Statt pauschaler Rezepte definierst du Spannbreiten, die zu deinen Nerven passen. Beschreibe, wie sich Aktien- und Anleiheanteile in Krisen anfühlen dürfen, und lege Toleranzbänder fest. Wenn Abweichungen entstehen, greift ein klarer Rebalancing-Schritt. So ersetzt Methode das Bauchgefühl und Unsicherheit verliert ihre lauteste Stimme.
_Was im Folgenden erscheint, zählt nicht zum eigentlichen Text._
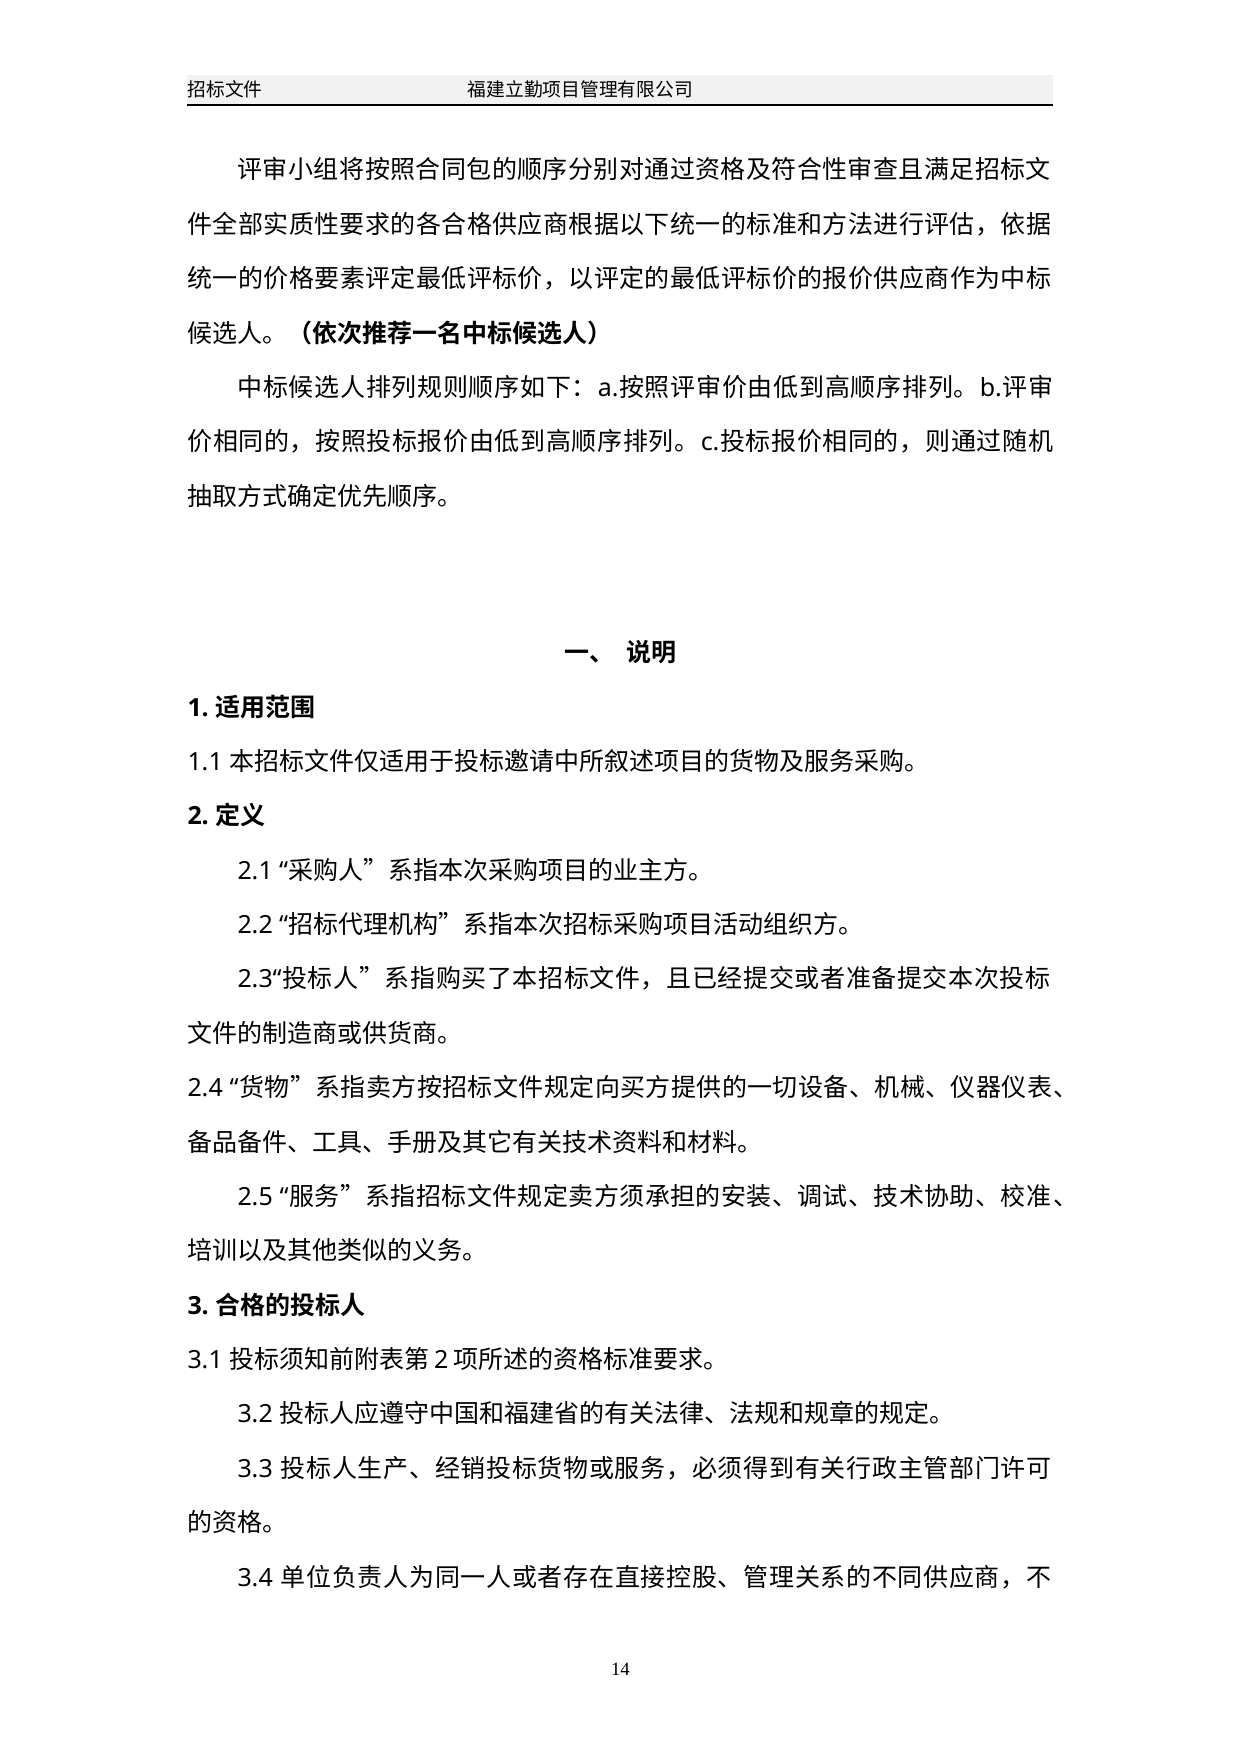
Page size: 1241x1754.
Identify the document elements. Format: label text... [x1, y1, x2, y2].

Gebühren sind der einzige Faktor, den du zuverlässig steuern kannst. Dokumentiere Gesamtkosten deiner Produkte und Alternativen. Kleine Prozentpunkte wirken über Jahre gigantisch. Eine Seite macht teuer sichtbar, billig attraktiv und verhindert, dass glitzernde Geschichten nüchterne Mathematik überstimmen, wenn Märkte nervös oder euphorisch werden.

Lege feste Termine oder Abweichungsschwellen fest, zum Beispiel halbjährlich oder bei fünf Prozentpunkten. Beschreibe, welche Positionen du kaufst oder verkaufst, bevor Emotionen lodern. Dadurch kaufst du systematisch günstig, verkaufst relativ teuer und erhältst dein Risikoprofil, ohne ständig Märkte zu beobachten oder zu raten.